I am trying to implement histogram in Neon. Is it possible to vectorise ?
问题:
回答1:
Histogramming is almost impossible to vectorize, unfortunately.
You can probably optimise the scalar code somewhat however - a common trick is to use two histograms and then combine them at the end. This allows you to overlap loads/increments/stores and thereby bury some of the serial dependencies and associated latencies. Pseudo code:
init histogram 1 to all 0s
init histogram 2 to all 0s
loop
get input value 1
get input value 2
load count for value 1 from histogram 1
load count for value 2 from histogram 2
increment count for histogram 1
increment count for histogram 2
store count for value 1 to histogram 1
store count for value 2 to histogram 2
until done
combine histogram 1 and histogram 2
回答2:
ermig1979 has a Simd project which shows how he has done histograms using a similar approach to what @Paul-R has mentioned but also with SSE2 and AVX2 variants:
Project: https://github.com/ermig1979/Simd
Base file: https://github.com/ermig1979/Simd/blob/master/src/Simd/SimdBaseHistogram.cpp
An AVX2 implementation can be seen here: https://github.com/ermig1979/Simd/blob/master/src/Simd/SimdAvx2Histogram.cpp
A scalar solution can be seen below to illustrate the basic principle of creating multiple histograms that are summed at the end:
void Histogram(const uint8_t * src, size_t width, size_t height, size_t stride,
uint32_t * histogram)
{
uint32_t histograms[4][HISTOGRAM_SIZE];
memset(histograms, 0, sizeof(uint32_t)*HISTOGRAM_SIZE*4);
size_t alignedWidth = Simd::AlignLo(width, 4);
for(size_t row = 0; row < height; ++row)
{
size_t col = 0;
for(; col < alignedWidth; col += 4)
{
++histograms[0][src[col + 0]];
++histograms[1][src[col + 1]];
++histograms[2][src[col + 2]];
++histograms[3][src[col + 3]];
}
for(; col < width; ++col)
++histograms[0][src[col + 0]];
src += stride;
}
for(size_t i = 0; i < HISTOGRAM_SIZE; ++i)

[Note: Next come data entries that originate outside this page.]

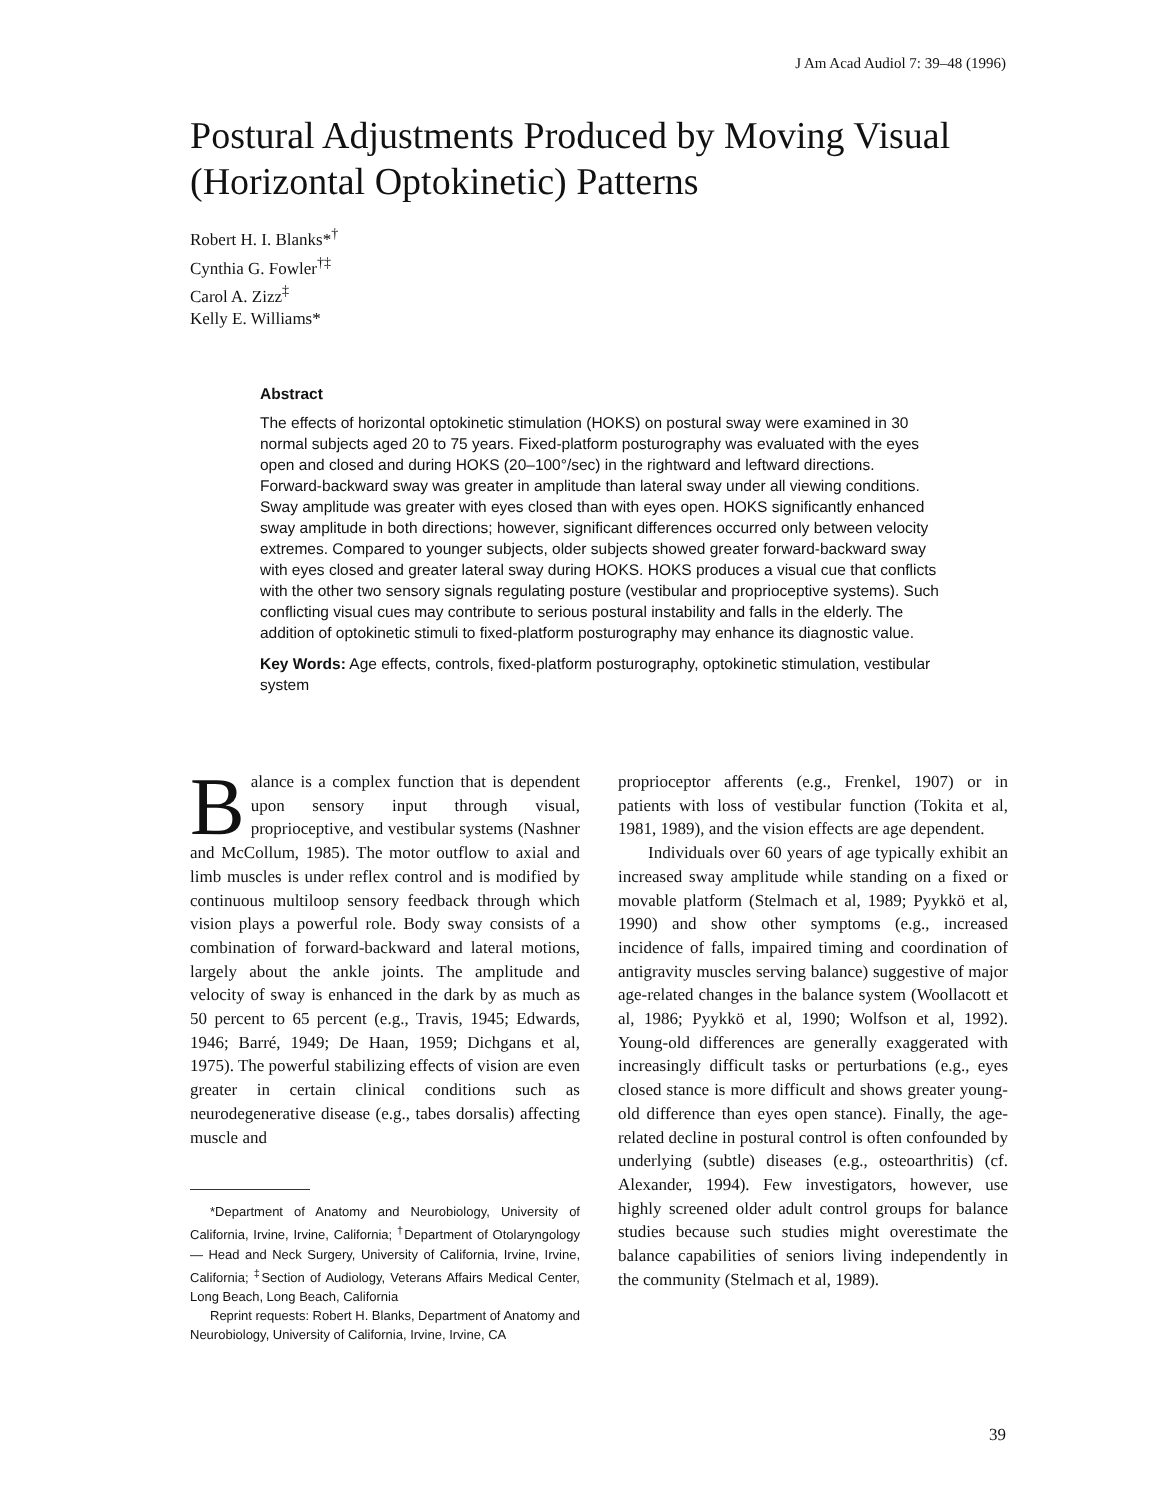J Am Acad Audiol 7: 39–48 (1996)
Postural Adjustments Produced by Moving Visual (Horizontal Optokinetic) Patterns
Robert H. I. Blanks*<sup>†</sup>
Cynthia G. Fowler<sup>†‡</sup>
Carol A. Zizz<sup>‡</sup>
Kelly E. Williams*
Abstract
The effects of horizontal optokinetic stimulation (HOKS) on postural sway were examined in 30 normal subjects aged 20 to 75 years. Fixed-platform posturography was evaluated with the eyes open and closed and during HOKS (20–100°/sec) in the rightward and leftward directions. Forward-backward sway was greater in amplitude than lateral sway under all viewing conditions. Sway amplitude was greater with eyes closed than with eyes open. HOKS significantly enhanced sway amplitude in both directions; however, significant differences occurred only between velocity extremes. Compared to younger subjects, older subjects showed greater forward-backward sway with eyes closed and greater lateral sway during HOKS. HOKS produces a visual cue that conflicts with the other two sensory signals regulating posture (vestibular and proprioceptive systems). Such conflicting visual cues may contribute to serious postural instability and falls in the elderly. The addition of optokinetic stimuli to fixed-platform posturography may enhance its diagnostic value.
Key Words: Age effects, controls, fixed-platform posturography, optokinetic stimulation, vestibular system
Balance is a complex function that is dependent upon sensory input through visual, proprioceptive, and vestibular systems (Nashner and McCollum, 1985). The motor outflow to axial and limb muscles is under reflex control and is modified by continuous multiloop sensory feedback through which vision plays a powerful role. Body sway consists of a combination of forward-backward and lateral motions, largely about the ankle joints. The amplitude and velocity of sway is enhanced in the dark by as much as 50 percent to 65 percent (e.g., Travis, 1945; Edwards, 1946; Barré, 1949; De Haan, 1959; Dichgans et al, 1975). The powerful stabilizing effects of vision are even greater in certain clinical conditions such as neurodegenerative disease (e.g., tabes dorsalis) affecting muscle and
*Department of Anatomy and Neurobiology, University of California, Irvine, Irvine, California; <sup>†</sup>Department of Otolaryngology — Head and Neck Surgery, University of California, Irvine, Irvine, California; <sup>‡</sup>Section of Audiology, Veterans Affairs Medical Center, Long Beach, Long Beach, California
Reprint requests: Robert H. Blanks, Department of Anatomy and Neurobiology, University of California, Irvine, Irvine, CA
proprioceptor afferents (e.g., Frenkel, 1907) or in patients with loss of vestibular function (Tokita et al, 1981, 1989), and the vision effects are age dependent.
Individuals over 60 years of age typically exhibit an increased sway amplitude while standing on a fixed or movable platform (Stelmach et al, 1989; Pyykkö et al, 1990) and show other symptoms (e.g., increased incidence of falls, impaired timing and coordination of antigravity muscles serving balance) suggestive of major age-related changes in the balance system (Woollacott et al, 1986; Pyykkö et al, 1990; Wolfson et al, 1992). Young-old differences are generally exaggerated with increasingly difficult tasks or perturbations (e.g., eyes closed stance is more difficult and shows greater young-old difference than eyes open stance). Finally, the age-related decline in postural control is often confounded by underlying (subtle) diseases (e.g., osteoarthritis) (cf. Alexander, 1994). Few investigators, however, use highly screened older adult control groups for balance studies because such studies might overestimate the balance capabilities of seniors living independently in the community (Stelmach et al, 1989).
39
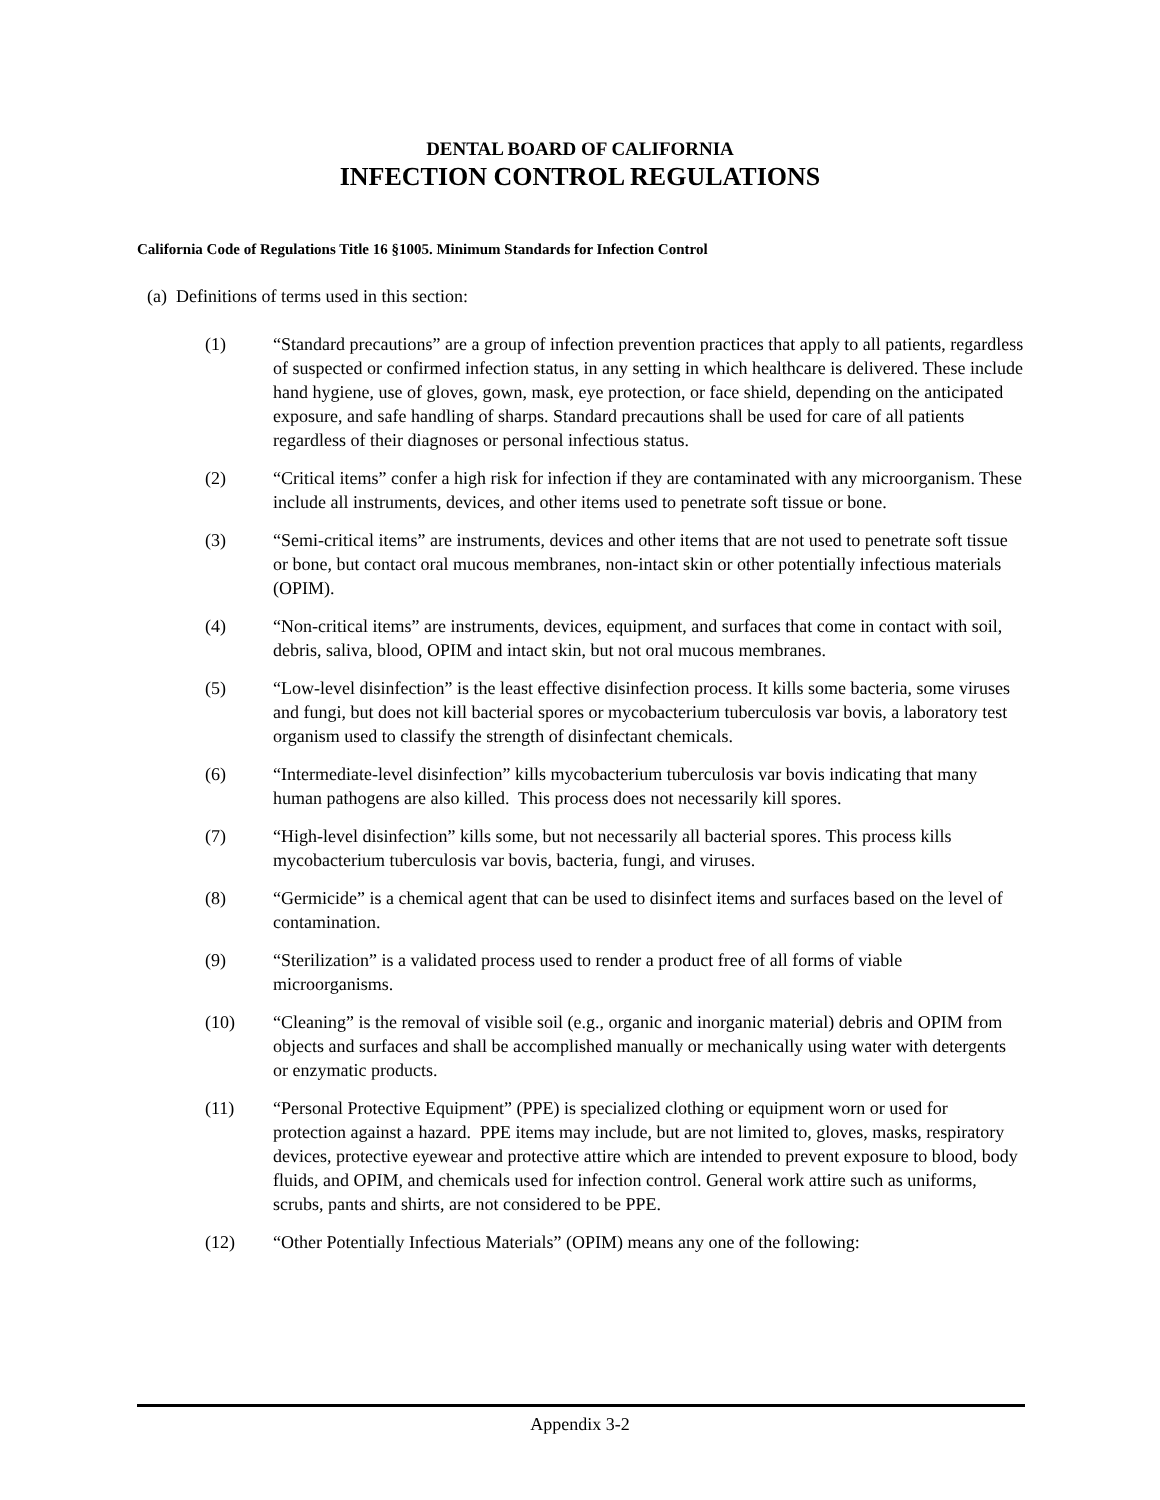DENTAL BOARD OF CALIFORNIA
INFECTION CONTROL REGULATIONS
California Code of Regulations Title 16 §1005. Minimum Standards for Infection Control
(a) Definitions of terms used in this section:
(1) “Standard precautions” are a group of infection prevention practices that apply to all patients, regardless of suspected or confirmed infection status, in any setting in which healthcare is delivered. These include hand hygiene, use of gloves, gown, mask, eye protection, or face shield, depending on the anticipated exposure, and safe handling of sharps. Standard precautions shall be used for care of all patients regardless of their diagnoses or personal infectious status.
(2) “Critical items” confer a high risk for infection if they are contaminated with any microorganism. These include all instruments, devices, and other items used to penetrate soft tissue or bone.
(3) “Semi-critical items” are instruments, devices and other items that are not used to penetrate soft tissue or bone, but contact oral mucous membranes, non-intact skin or other potentially infectious materials (OPIM).
(4) “Non-critical items” are instruments, devices, equipment, and surfaces that come in contact with soil, debris, saliva, blood, OPIM and intact skin, but not oral mucous membranes.
(5) “Low-level disinfection” is the least effective disinfection process. It kills some bacteria, some viruses and fungi, but does not kill bacterial spores or mycobacterium tuberculosis var bovis, a laboratory test organism used to classify the strength of disinfectant chemicals.
(6) “Intermediate-level disinfection” kills mycobacterium tuberculosis var bovis indicating that many human pathogens are also killed. This process does not necessarily kill spores.
(7) “High-level disinfection” kills some, but not necessarily all bacterial spores. This process kills mycobacterium tuberculosis var bovis, bacteria, fungi, and viruses.
(8) “Germicide” is a chemical agent that can be used to disinfect items and surfaces based on the level of contamination.
(9) “Sterilization” is a validated process used to render a product free of all forms of viable microorganisms.
(10) “Cleaning” is the removal of visible soil (e.g., organic and inorganic material) debris and OPIM from objects and surfaces and shall be accomplished manually or mechanically using water with detergents or enzymatic products.
(11) “Personal Protective Equipment” (PPE) is specialized clothing or equipment worn or used for protection against a hazard. PPE items may include, but are not limited to, gloves, masks, respiratory devices, protective eyewear and protective attire which are intended to prevent exposure to blood, body fluids, and OPIM, and chemicals used for infection control. General work attire such as uniforms, scrubs, pants and shirts, are not considered to be PPE.
(12) “Other Potentially Infectious Materials” (OPIM) means any one of the following:
Appendix 3-2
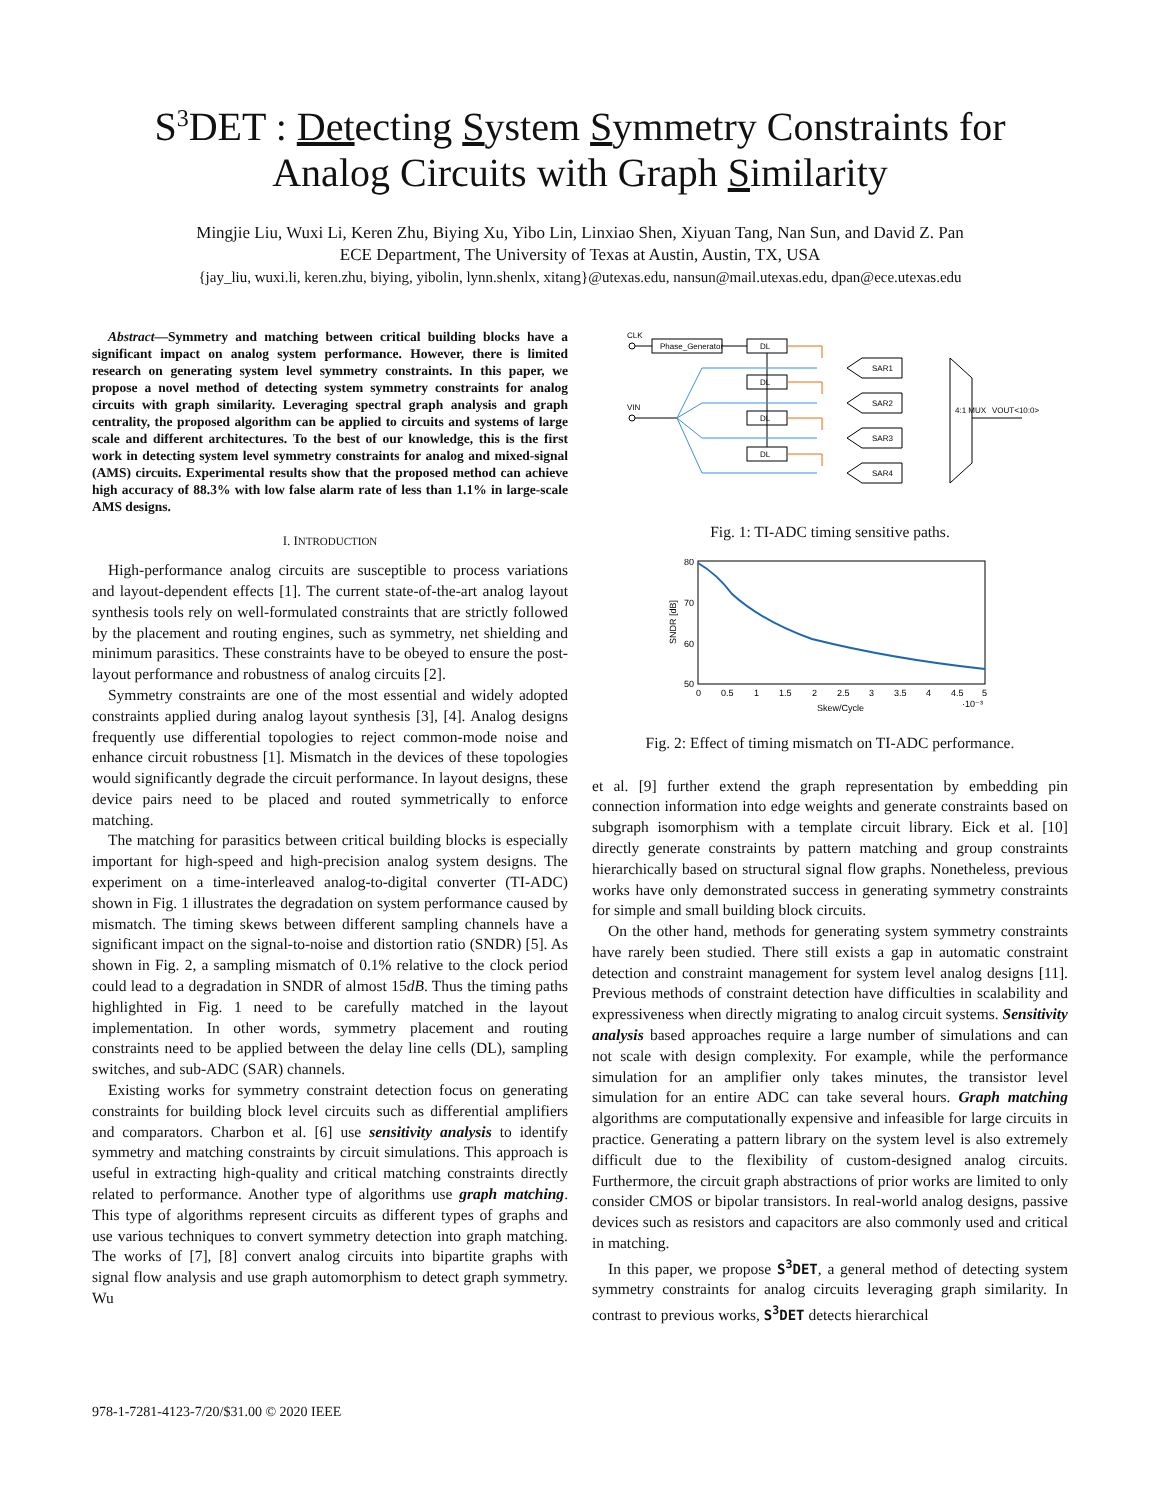S<sup>3</sup>DET : Detecting System Symmetry Constraints for Analog Circuits with Graph Similarity
Mingjie Liu, Wuxi Li, Keren Zhu, Biying Xu, Yibo Lin, Linxiao Shen, Xiyuan Tang, Nan Sun, and David Z. Pan
ECE Department, The University of Texas at Austin, Austin, TX, USA
{jay_liu, wuxi.li, keren.zhu, biying, yibolin, lynn.shenlx, xitang}@utexas.edu, nansun@mail.utexas.edu, dpan@ece.utexas.edu
Abstract—Symmetry and matching between critical building blocks have a significant impact on analog system performance. However, there is limited research on generating system level symmetry constraints. In this paper, we propose a novel method of detecting system symmetry constraints for analog circuits with graph similarity. Leveraging spectral graph analysis and graph centrality, the proposed algorithm can be applied to circuits and systems of large scale and different architectures. To the best of our knowledge, this is the first work in detecting system level symmetry constraints for analog and mixed-signal (AMS) circuits. Experimental results show that the proposed method can achieve high accuracy of 88.3% with low false alarm rate of less than 1.1% in large-scale AMS designs.
I. INTRODUCTION
High-performance analog circuits are susceptible to process variations and layout-dependent effects [1]. The current state-of-the-art analog layout synthesis tools rely on well-formulated constraints that are strictly followed by the placement and routing engines, such as symmetry, net shielding and minimum parasitics. These constraints have to be obeyed to ensure the post-layout performance and robustness of analog circuits [2].
Symmetry constraints are one of the most essential and widely adopted constraints applied during analog layout synthesis [3], [4]. Analog designs frequently use differential topologies to reject common-mode noise and enhance circuit robustness [1]. Mismatch in the devices of these topologies would significantly degrade the circuit performance. In layout designs, these device pairs need to be placed and routed symmetrically to enforce matching.
The matching for parasitics between critical building blocks is especially important for high-speed and high-precision analog system designs. The experiment on a time-interleaved analog-to-digital converter (TI-ADC) shown in Fig. 1 illustrates the degradation on system performance caused by mismatch. The timing skews between different sampling channels have a significant impact on the signal-to-noise and distortion ratio (SNDR) [5]. As shown in Fig. 2, a sampling mismatch of 0.1% relative to the clock period could lead to a degradation in SNDR of almost 15dB. Thus the timing paths highlighted in Fig. 1 need to be carefully matched in the layout implementation. In other words, symmetry placement and routing constraints need to be applied between the delay line cells (DL), sampling switches, and sub-ADC (SAR) channels.
Existing works for symmetry constraint detection focus on generating constraints for building block level circuits such as differential amplifiers and comparators. Charbon et al. [6] use sensitivity analysis to identify symmetry and matching constraints by circuit simulations. This approach is useful in extracting high-quality and critical matching constraints directly related to performance. Another type of algorithms use graph matching. This type of algorithms represent circuits as different types of graphs and use various techniques to convert symmetry detection into graph matching. The works of [7], [8] convert analog circuits into bipartite graphs with signal flow analysis and use graph automorphism to detect graph symmetry. Wu
CLK
Phase_Generator
DL
DL
DL
DL
VIN
SAR1
SAR2
SAR3
SAR4
VOUT<10:0>
4:1 MUX
Fig. 1: TI-ADC timing sensitive paths.
80
70
60
50
0
0.5
1
1.5
2
2.5
3
3.5
4
4.5
5
·10⁻³
Skew/Cycle
SNDR [dB]
Fig. 2: Effect of timing mismatch on TI-ADC performance.
et al. [9] further extend the graph representation by embedding pin connection information into edge weights and generate constraints based on subgraph isomorphism with a template circuit library. Eick et al. [10] directly generate constraints by pattern matching and group constraints hierarchically based on structural signal flow graphs. Nonetheless, previous works have only demonstrated success in generating symmetry constraints for simple and small building block circuits.
On the other hand, methods for generating system symmetry constraints have rarely been studied. There still exists a gap in automatic constraint detection and constraint management for system level analog designs [11]. Previous methods of constraint detection have difficulties in scalability and expressiveness when directly migrating to analog circuit systems. Sensitivity analysis based approaches require a large number of simulations and can not scale with design complexity. For example, while the performance simulation for an amplifier only takes minutes, the transistor level simulation for an entire ADC can take several hours. Graph matching algorithms are computationally expensive and infeasible for large circuits in practice. Generating a pattern library on the system level is also extremely difficult due to the flexibility of custom-designed analog circuits. Furthermore, the circuit graph abstractions of prior works are limited to only consider CMOS or bipolar transistors. In real-world analog designs, passive devices such as resistors and capacitors are also commonly used and critical in matching.
In this paper, we propose S<sup>3</sup>DET, a general method of detecting system symmetry constraints for analog circuits leveraging graph similarity. In contrast to previous works, S<sup>3</sup>DET detects hierarchical
978-1-7281-4123-7/20/$31.00 © 2020 IEEE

histogram[i] = histograms[0][i] + histograms[1][i] +
histograms[2][i] + histograms[3][i];
}
回答3:
@Paul-R, there exists some paper at this link which discusses how to vectorize histogram functions:
SIMD Vectorization of Histogram Functions
回答4:
Some image processing algorithm working on histograms (e.g. equalization, histogram matching) can be made work with known percentiles -- and for an approximation one can effectively parallelize the search to initial ranges (0,25,50,75,100%) consuming 4 accumulators.
Each item in the input stream must be compared in parallel to all slots, incrementing the frequency. After a certain number of rounds (e.g. n*255 rounds guaranteeing no overflows on uint8_t data type, then accumulating those to uint16_t) the min/max limits in each slot are recalculated based on linear interpolation. And it's of course possible to re-run the sequence based on an estimation how much the new data has changed the estimates of the percentiles.
The algorithm would be variant to evaluation order, which could be mitigated by random sampling and multiple passes.